Recent experiments on liquid water show collective dipole orientation fluctuations dramatically slower than expected (with relaxation time $>50\mathrm{ns}$) [D.P. Shelton, Phys. Rev. B 72, 020201(R) (2005)]. Molecular dynamics simulations of extended simple point charge (SPC/E) water show a large vortexlike structure of the dipole field at ambient conditions surviving over $300\mathrm{ps}$ [J. Higo et al., Proc. Natl. Acad. Sci. U.S.A. 98, 5961 (2001)]. Both results disagree with previous results on water dipoles in similar conditions, for which autocorrelation times are a few picoseconds.

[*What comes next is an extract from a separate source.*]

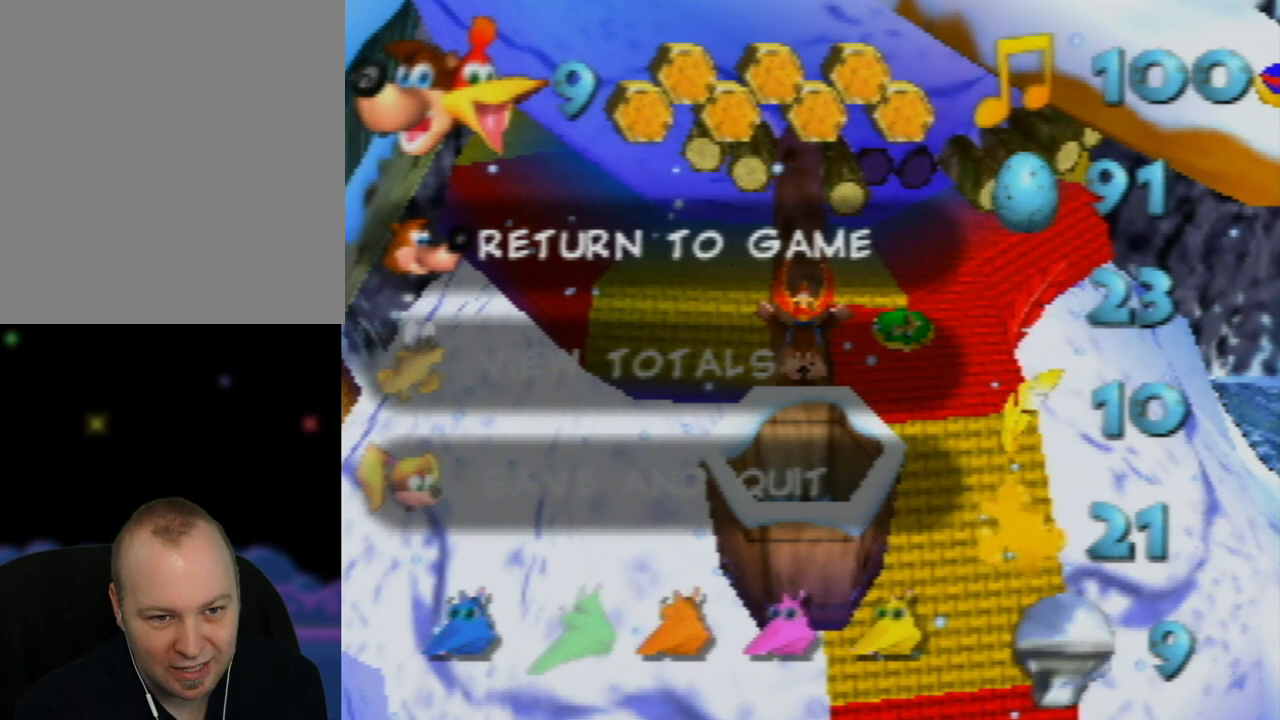
{"buttons": ["START"], "left_stick": "center", "events": [[383, "START", "down"]]}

Motivated by these recent results, we study the water dipole reorientation using molecular dynamics simulations of the SPC/E model in bulk water for temperatures ranging from ambient $300\mathrm{K}$ down to the deep supercooled region of the phase diagram at $210\mathrm{K}$. First, we calculate the dipole autocorrelation function and find that our simulations are well described by a stretched exponential decay, from which we calculate the orientational autocorrelation time ${\tau }_a$. Second, we define a second characteristic time, namely, the time required for the randomization of molecular dipole orientation, the self-dipole randomization time ${\tau }_r$, which is an upper limit on ${\tau }_a$; we find that ${\tau }_r\approx 5{\tau }_a$. Third, to check if there are correlated domains of dipoles in water which have large relaxation times compared to the individual dipoles, we calculate the randomization time ${\tau }_{\mathrm{box}}$ of the site-dipole field, the net dipole moment formed by a set of molecules belonging to a box of edge $L_{\mathrm{box}}$. We find that the site-dipole randomization time ${\tau }_{\mathrm{box}}\approx 2.5{\tau }_a$ for $L_{\mathrm{box}}\approx 3\mathrm{\AA }$, i.e., it is shorter than the same quantity calculated for the self-dipole. Finally, we find that the orientational correlation length is short even at low $T$.